Pemimpin Tertinggi Iran Mojtaba Khamenei Keluarkan Perintah Baru: Lanjutkan Operasi Lawan AS
Ringkasan Berita:
- Pemimpin Tertinggi Iran Mojtaba Khamenei dilaporkan menginstruksikan kelanjutan operasi menghadapi “musuh” usai bertemu pimpinan militer Iran.
- Pertemuan terjadi di tengah rumor soal kondisi kesehatan Mojtaba Khamenei dan memanasnya konflik Iran-AS.
- Ketegangan kawasan Teluk meningkat setelah serangan drone dilaporkan terjadi di UEA, Kuwait, dan perairan Qatar.
TRIBUNNEWS.COM - Ketegangan di Timur Tengah dalam konteks Perang Iran kembali meningkat setelah Pemimpin Tertinggi Iran, Mojtaba Khamenei, dilaporkan mengeluarkan arahan baru terkait kelanjutan operasi militer menghadapi Amerika Serikat dan sekutunya.
Media pemerintah Iran pada Minggu (10/5/2026) menyebut Mojtaba Khamenei baru saja bertemu dengan Kepala Komando Pusat Militer Iran, Ali Abdollahi.
Dalam pertemuan tersebut, Khamenei disebut memberikan instruksi untuk melanjutkan operasi “menghadapi musuh”, meski rincian waktu dan lokasi pertemuan tidak diungkapkan.
Baca juga: Misteri Mojtaba Khamenei: Presiden Iran Klaim Sudah Bertemu Pemimpin Tertinggi
Pernyataan itu muncul di tengah meningkatnya konflik kawasan Teluk serta memanasnya hubungan Iran dengan Amerika Serikat dan Israel sejak pecahnya perang terbaru di Asia Barat.
Televisi pemerintah Iran menyebut Khamenei memberikan “arahan dan panduan baru untuk melanjutkan operasi menghadapi musuh”.
Namun, otoritas Iran tidak menjelaskan lebih lanjut bentuk operasi yang dimaksud.

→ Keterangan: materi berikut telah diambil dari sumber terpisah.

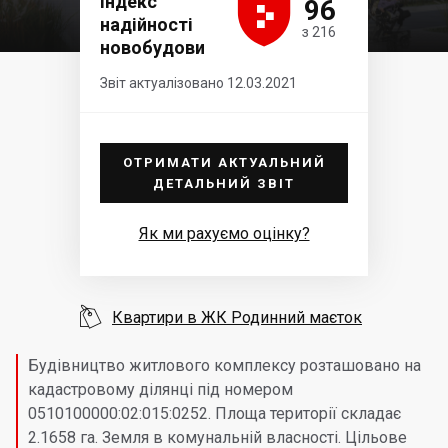





Індекс
96
надійності
з 216
новобудови
Звіт актуалізовано 12.03.2021
ОТРИМАТИ АКТУАЛЬНИЙ
ДЕТАЛЬНИЙ ЗВІТ
Як ми рахуємо оцінку?

Квартири в ЖК Родинний маєток
Будівництво житлового комплексу розташовано на
кадастровому ділянці під номером
0510100000:02:015:0252. Площа території складає
2.1658 га. Земля в комунальній власності. Цільове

Pertemuan tersebut juga menjadi sorotan karena Mojtaba Khamenei belum banyak tampil di publik sejak ditetapkan sebagai Pemimpin Tertinggi Iran menggantikan ayahnya.
Dalam beberapa pekan terakhir, berbagai rumor mengenai kondisi kesehatannya beredar luas, termasuk spekulasi kalau dia sempat terluka akibat serangan Amerika Serikat dan Israel yang menewaskan ayahnya.
Beberapa hari sebelumnya, Presiden Iran Masoud Pezeshkian juga dilaporkan telah melakukan pertemuan dengan Mojtaba Khamenei di tengah situasi keamanan yang terus memburuk.
Baca juga: Ancam AS, Iran Luncurkan Serangan Baru Drone ke Seluruh Wilayah Teluk: UEA hingga Kuwait Siaga
Serangan ke Negara Teluk
Di saat yang sama, kawasan Teluk kembali diguncang serangan drone yang diduga berkaitan dengan eskalasi konflik Iran-AS.
Uni Emirat Arab mengklaim berhasil mencegat dua drone yang disebut berasal dari Iran, sementara Kuwait melaporkan adanya drone bermusuhan yang memasuki wilayah udaranya.
Selain itu, sebuah kapal kargo di perairan Qatar juga dilaporkan terkena serangan drone hingga memicu kebakaran terbatas di atas kapal.
Pusat Operasi Perdagangan Maritim Inggris (UKMTO) sebelumnya menyebut sebuah kapal bulk carrier dihantam proyektil tak dikenal di dekat Doha.